The practical benefit is psychological. You have done something, which reduces the anxiety of doing nothing while the price moves around. You still have skin in the game, which means you will not feel you sold too early if the shares continue to climb. And you have cash in your account, which can be put to work elsewhere. The drawback is that it requires discipline to actually execute the second and third tranches rather than letting the remainder run indefinitely and finding yourself back at square one.
Sometimes the best reason to sell has nothing to do with the price at all. Companies change. Management teams change. Markets shift. If the reason you bought a share in the first place no longer holds, the original case for owning it has gone, and you should be willing to sell regardless of whether you are sitting on a gain or a loss.

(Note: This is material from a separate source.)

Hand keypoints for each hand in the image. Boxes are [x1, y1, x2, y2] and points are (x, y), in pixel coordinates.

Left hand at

This is harder than it sounds because we tend to anchor to our entry price. If you paid £3.00 and the shares are now at £4.50, it feels wrong to sell because you believe the company has changed for the worse. The profit clouds the judgement. But the question is always the same: knowing what you know now, would you buy this company today? If the honest answer is no, the profit is an irrelevance.
UK investors holding shares outside an ISA need to keep capital gains tax in mind. In the 2024/25 tax year the annual CGT exemption fell to £3,000, down from £12,300 just two years earlier. That is a significant reduction, and it means more gains are now potentially taxable. The CGT rate on shares is 18 per cent for basic rate taxpayers and 24 per cent for higher rate taxpayers from October 2024.

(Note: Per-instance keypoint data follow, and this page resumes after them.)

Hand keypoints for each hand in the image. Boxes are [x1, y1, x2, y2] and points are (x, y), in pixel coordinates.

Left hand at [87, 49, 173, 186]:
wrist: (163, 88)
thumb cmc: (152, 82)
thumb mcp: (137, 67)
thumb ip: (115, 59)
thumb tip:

This does not mean you should let tax dictate your investment decisions, but timing a sale across two tax years or making full use of your ISA allowance before gains crystallise can make a material difference. If you are close to breaching your CGT exemption, it is worth doing the sums before you sell, or speaking to an accountant. Inside a stocks and shares ISA, gains are fully sheltered from CGT, which makes the ISA the natural home for shares you intend to hold for the long run.

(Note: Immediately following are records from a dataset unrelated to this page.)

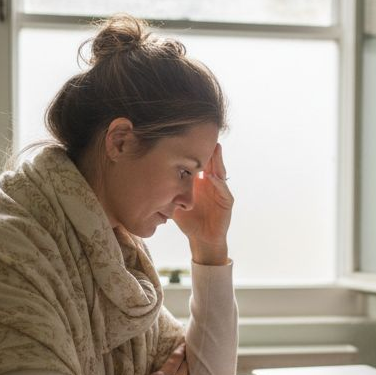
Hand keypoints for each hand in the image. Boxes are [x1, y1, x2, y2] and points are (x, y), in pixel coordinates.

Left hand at [172, 143, 231, 264]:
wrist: (202, 239)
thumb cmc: (188, 221)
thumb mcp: (175, 202)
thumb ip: (168, 191)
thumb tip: (149, 179)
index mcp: (201, 182)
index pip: (200, 163)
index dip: (195, 152)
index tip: (188, 138)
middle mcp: (212, 184)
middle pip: (211, 163)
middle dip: (209, 150)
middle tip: (205, 134)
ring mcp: (221, 192)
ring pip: (220, 172)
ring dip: (218, 161)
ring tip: (215, 148)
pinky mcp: (227, 202)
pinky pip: (224, 190)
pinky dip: (218, 183)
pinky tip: (211, 176)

None of this means you should sell every share that rises. Some companies genuinely compound year after year, and selling too early is one of the most common mistakes long-term investors make. There is a reasonable argument that for a high-quality business growing strongly, the best holding period is a long one.
The key is knowing the difference between a share that has run ahead of its fundamentals and a share that is being repriced upward because the underlying business is genuinely getting better. The first is a candidate for taking profits. The second might deserve a longer leash. Getting that distinction right, consistently, is what separates investors who build lasting wealth from those who just get lucky now and again.
TL;DR — the short version
- Selling is psychologically harder than buying because unrealised profits start to feel like money you already own.
- Setting a target return before you invest removes emotion from the decision when the time comes.
- Selling a portion of your holding in stages is often more effective than trying to time a full exit.
- If the reason you bought a share has changed, the case for selling does not depend on whether you are in profit.
- The CGT annual exemption has fallen sharply, so tax-efficient selling now requires more active planning.
- Let genuine long-term compounders run, but do not confuse a share that has outrun its fundamentals with one that is actually getting better.
Disclaimer: The value of investments can go down as well as up, and you may get back less than you invest. This article is for informational and educational purposes only and does not constitute financial advice. Always do your own research and consider seeking independent advice before making any investment decision.